Algorithm drivers are grouped by domain package for easier navigation:

  • edaf-algorithms/src/main/java/com/knezevic/edaf/v3/algorithms/discrete
  • edaf-algorithms/src/main/java/com/knezevic/edaf/v3/algorithms/continuous
  • edaf-algorithms/src/main/java/com/knezevic/edaf/v3/algorithms/permutation
  • edaf-algorithms/src/main/java/com/knezevic/edaf/v3/algorithms/dynamic
  • edaf-algorithms/src/main/java/com/knezevic/edaf/v3/algorithms/mo

Core shared drivers remain in the root algorithms package (for example RatioBasedEdaAlgorithm and flagship vertical-slice drivers).

What Is Production-Ready Today

  • discrete vertical slice: UMDA + OneMax
  • continuous vertical slice: Gaussian diagonal EDA + Sphere
  • permutation vertical slice: EHM EDA + small TSP
  • expanded problem suite adapters:
  • cec2014
  • knapsack
  • maxsat (DIMACS CNF)
  • tsplib-tsp (TSPLIB parser)
  • zdt / dtlz (multiobjective benchmark suites)
  • nguyen-sr symbolic regression (token-tree encoding)
  • variable-length token pipeline: tree-eda + token-categorical
  • deterministic replay via master seed + named streams + checkpoint snapshots
  • DB-backed query model with search/filter/sort/pagination used by web/API/reporting

What Is Implementation Status-Oriented Today

  • full dependency learning for BMDA/MIMIC/BOA/EBNA
  • advanced continuous estimators (GMM/KDE/copula)
  • full NES/CMA adaptation logic
  • exact Mallows estimation/sampling
  • fully operational multi-objective EDA pipeline

Implementation status is explicit in plugin descriptions and model/algorithm source comments.

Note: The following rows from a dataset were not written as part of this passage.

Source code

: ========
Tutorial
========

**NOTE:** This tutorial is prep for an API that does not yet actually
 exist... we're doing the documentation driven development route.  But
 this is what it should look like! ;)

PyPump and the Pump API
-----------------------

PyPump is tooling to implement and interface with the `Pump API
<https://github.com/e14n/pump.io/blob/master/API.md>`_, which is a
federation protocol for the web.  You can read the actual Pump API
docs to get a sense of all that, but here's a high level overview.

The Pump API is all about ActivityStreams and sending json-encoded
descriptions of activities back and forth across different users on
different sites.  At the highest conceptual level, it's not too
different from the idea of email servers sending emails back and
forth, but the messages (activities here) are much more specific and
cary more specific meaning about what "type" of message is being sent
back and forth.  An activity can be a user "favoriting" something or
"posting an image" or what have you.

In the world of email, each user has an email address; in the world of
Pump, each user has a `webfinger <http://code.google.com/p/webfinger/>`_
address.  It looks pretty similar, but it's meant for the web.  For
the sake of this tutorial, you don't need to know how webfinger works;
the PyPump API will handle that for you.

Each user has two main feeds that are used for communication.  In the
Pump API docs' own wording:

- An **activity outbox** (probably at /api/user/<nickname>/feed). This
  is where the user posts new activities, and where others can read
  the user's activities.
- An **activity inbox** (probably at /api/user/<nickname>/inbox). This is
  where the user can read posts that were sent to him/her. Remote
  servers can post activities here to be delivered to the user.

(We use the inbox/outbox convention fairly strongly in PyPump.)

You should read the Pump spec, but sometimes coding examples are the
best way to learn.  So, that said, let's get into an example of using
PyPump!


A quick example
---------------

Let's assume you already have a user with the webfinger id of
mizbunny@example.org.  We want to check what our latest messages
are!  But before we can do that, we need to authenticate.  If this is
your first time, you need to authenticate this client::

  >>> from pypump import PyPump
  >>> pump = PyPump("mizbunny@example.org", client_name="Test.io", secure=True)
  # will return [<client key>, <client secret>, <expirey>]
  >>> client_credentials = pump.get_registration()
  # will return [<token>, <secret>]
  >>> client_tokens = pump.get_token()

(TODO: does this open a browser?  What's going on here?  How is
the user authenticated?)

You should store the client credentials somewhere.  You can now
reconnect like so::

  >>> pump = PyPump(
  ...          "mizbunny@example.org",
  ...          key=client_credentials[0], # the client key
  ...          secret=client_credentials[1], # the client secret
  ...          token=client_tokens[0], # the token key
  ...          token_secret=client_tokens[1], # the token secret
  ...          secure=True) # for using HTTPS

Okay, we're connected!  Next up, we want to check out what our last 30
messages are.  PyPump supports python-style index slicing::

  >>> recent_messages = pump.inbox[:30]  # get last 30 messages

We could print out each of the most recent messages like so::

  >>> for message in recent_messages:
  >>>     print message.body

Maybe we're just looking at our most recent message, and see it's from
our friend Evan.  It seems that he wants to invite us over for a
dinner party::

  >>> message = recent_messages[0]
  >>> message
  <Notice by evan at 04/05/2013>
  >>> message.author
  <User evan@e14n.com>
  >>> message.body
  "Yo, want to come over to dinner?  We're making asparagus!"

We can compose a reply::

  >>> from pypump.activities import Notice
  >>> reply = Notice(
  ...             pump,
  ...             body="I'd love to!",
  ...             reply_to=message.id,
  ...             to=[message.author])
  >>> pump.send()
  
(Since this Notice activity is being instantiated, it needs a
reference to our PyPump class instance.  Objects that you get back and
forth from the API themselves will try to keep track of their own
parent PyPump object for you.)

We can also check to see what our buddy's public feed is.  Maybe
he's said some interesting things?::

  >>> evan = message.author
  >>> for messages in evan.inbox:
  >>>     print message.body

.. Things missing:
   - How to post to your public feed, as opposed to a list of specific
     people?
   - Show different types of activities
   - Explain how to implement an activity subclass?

13) Target Evolution Path (Without Breaking Core Contracts)

The architectural target keeps the current module boundaries and contract surfaces stable while increasing statistical sophistication.

Contract Stability Rules

The following contracts are treated as stable extension points:

  • Representation<G>
  • Problem<G>
  • Model<G>
  • Algorithm<G>
  • runtime policy interfaces
  • plugin interfaces and ServiceLoader registration model

Layer-Wise Evolution Priorities

  • Core:
  • richer stopping conditions (target fitness, stagnation windows, convergence thresholds)
  • standardized diagnostics naming and metric bundles
  • Models:
  • discrete dependency structure learning promotion from baseline to advanced implementations
  • true GMM/KDE/copula estimators in continuous family
  • complete natural-gradient / covariance adaptation pipelines for NES/CMA
  • stronger Mallows inference in permutation family
  • Algorithms:
  • promote ratio-based drivers to family-specific drivers when required
  • complete MO-EDA with Pareto archive + dominance ranking + MO replacement
  • Experiments:
  • advanced sweep orchestration and grouped benchmark execution
  • Persistence and Web:
  • preserve schema/query compatibility while adding richer analytical projections
  • Reporting:
  • add multi-run aggregate and comparative statistical outputs

14) Extension Safety Rules

  • Introduce new families through plugins, not runner branching.
  • Any stochastic logic must use RngStream from RngManager.
  • Persist enough diagnostics to enable post-hoc model analysis.
  • Extend semantic config validation when introducing new compatibility constraints.
  • Error messages must include config path plus corrective hint.

15) Promotion Checklist (Implementation Status -> Stable)

Before marking any algorithm/model family as stable:

  1. deterministic replay check with fixed seed
  2. domain-valid sampling/property checks
  3. benchmark integration regression
  4. persistence + web + reporting compatibility validation
  5. documentation sync (README.md, algorithms/configuration/metrics/web docs)

Estimation of Distribution Algorithms Framework
Copyright (c) 2026 Dr. Karlo Knezevic
Licensed under the Apache License, Version 2.0.